Every line with the string "front" should be copied from the data.

—————

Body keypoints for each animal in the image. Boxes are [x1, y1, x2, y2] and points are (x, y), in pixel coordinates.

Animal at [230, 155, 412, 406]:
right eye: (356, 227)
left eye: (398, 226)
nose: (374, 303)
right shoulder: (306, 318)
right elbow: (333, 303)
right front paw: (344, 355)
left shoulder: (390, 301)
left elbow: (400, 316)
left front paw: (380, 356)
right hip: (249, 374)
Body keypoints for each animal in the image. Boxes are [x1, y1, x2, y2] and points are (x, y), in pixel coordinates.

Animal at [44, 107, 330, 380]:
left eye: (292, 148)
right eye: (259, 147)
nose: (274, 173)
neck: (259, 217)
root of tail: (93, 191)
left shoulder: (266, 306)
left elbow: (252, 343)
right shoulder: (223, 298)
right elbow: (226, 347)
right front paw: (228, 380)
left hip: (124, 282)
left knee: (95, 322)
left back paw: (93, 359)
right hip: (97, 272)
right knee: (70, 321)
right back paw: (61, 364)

—————

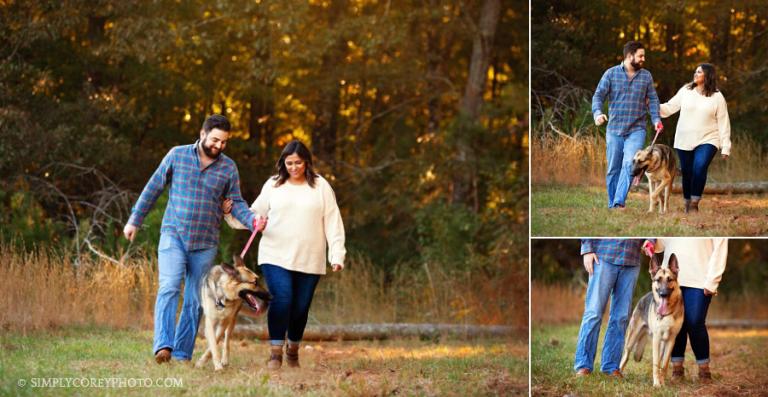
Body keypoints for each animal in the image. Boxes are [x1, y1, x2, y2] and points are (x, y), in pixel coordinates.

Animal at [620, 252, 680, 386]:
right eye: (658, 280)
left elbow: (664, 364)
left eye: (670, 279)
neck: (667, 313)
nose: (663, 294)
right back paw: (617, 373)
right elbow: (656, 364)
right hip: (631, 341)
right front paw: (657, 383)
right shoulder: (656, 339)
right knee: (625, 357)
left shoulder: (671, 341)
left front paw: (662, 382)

—————

Exercise response:
right front paw: (344, 355)
left front paw: (380, 356)
right front paw: (228, 380)
right front paw: (657, 383)
left front paw: (662, 382)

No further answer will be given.